If I recall, it was a '03 training rifle my Mom got somewhere. Bolt and trigger worked and it was bigger than I was for awhile. :D First handgun was a copy of the the gun Alan Ladd used in 'SHANE' carried it everywhere, caps at the ready. One day I decided to take it apart to see how it worked.:rolleyes: I am still doing that :D
 
If I recall, it was a '03 training rifle my Mom got somewhere. Bolt and trigger worked and it was bigger than I was for awhile. :D First handgun was a copy of the the gun Alan Ladd used in 'SHANE' carried it everywhere, caps at the ready. One day I decided to take it apart to see how it worked.:rolleyes: I am still doing that :D

If it was a toy '03, I may have had that same one. Wood stock and a bolt that could be operated. The interesting thing about it, was that while definitely a kid's toy gun, it did have a real M1 carbine sight,(fitted into a stamped steel part which attached to the gun with one wood screw) as well as a real GI surplus sling.
 
We were not allowed toy guns as children as my parents believed that pointing toy guns at others would lead us to pointing real guns at others.

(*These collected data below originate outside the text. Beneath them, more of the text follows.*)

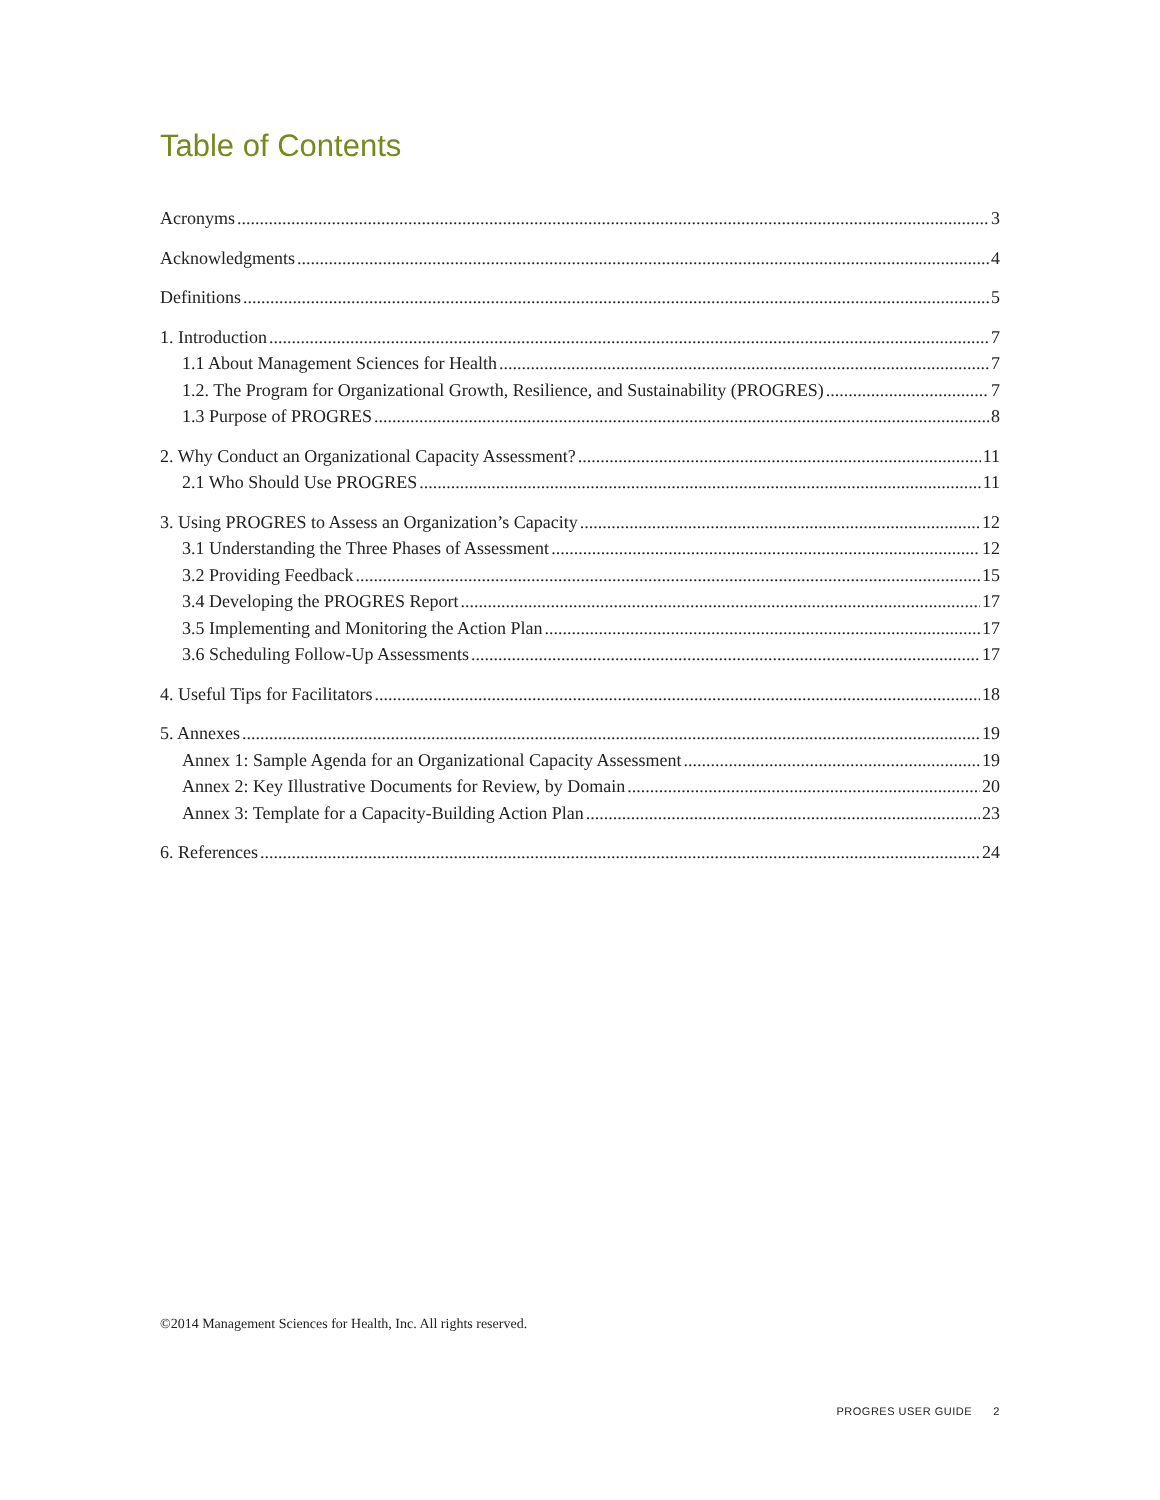Table of Contents
Acronyms 3
Acknowledgments 4
Definitions 5
1. Introduction 7
1.1 About Management Sciences for Health 7
1.2. The Program for Organizational Growth, Resilience, and Sustainability (PROGRES) 7
1.3 Purpose of PROGRES 8
2. Why Conduct an Organizational Capacity Assessment? 11
2.1 Who Should Use PROGRES 11
3. Using PROGRES to Assess an Organization’s Capacity 12
3.1 Understanding the Three Phases of Assessment 12
3.2 Providing Feedback 15
3.4 Developing the PROGRES Report 17
3.5 Implementing and Monitoring the Action Plan 17
3.6 Scheduling Follow-Up Assessments 17
4. Useful Tips for Facilitators 18
5. Annexes 19
Annex 1: Sample Agenda for an Organizational Capacity Assessment 19
Annex 2: Key Illustrative Documents for Review, by Domain 20
Annex 3: Template for a Capacity-Building Action Plan 23
6. References 24
©2014 Management Sciences for Health, Inc. All rights reserved.
PROGRES USER GUIDE 2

I started shooting a 22 bolt at age 5 under controlled conditions and was allowed cap pistols at age 8 as noisemakers.
My Father, who served as a Marine in WWII was dead set against handguns. He believed their only use was in killing people.
He was tolerant of my fascination with them and somewhat respectful of what I would do accuracy wise with one. He never wanted to shoot one.
 
It wasn't my first cap gun (I had many of them when I was a kid), but the one that stands out in my mind was different from most, and I have never seen another. It was a "Pirate" pistol that resembled an 18th Century flintlock pistol, except it had a double O/U barrel. The stock was brown plastic. You put a single cap in where the hammer could hit it. At that time you could get caps in perforated sheets, and could tear them off one at a time, like the way postage stamps used to be sold. My favorite way to use it would be to put a 1-1/2" firecracker in the muzzle and light the fuse. Just like shooting a real gun. That was back when firecrackers were more powerful. The barrel never blew up after hundreds of firecrackers had been used in it. Great fun.

Back in my old southern Ohio home town there once had been, back around the early part of the 20th Century, a factory that made toy cap guns and caps. There was an explosion in the cap manufacturing area which destroyed much of the building and killed several women workers, actually young girls.


Sounds like an O/U flintlock I had. I saw a similar pistol in a movie set duuring the French and Indian War.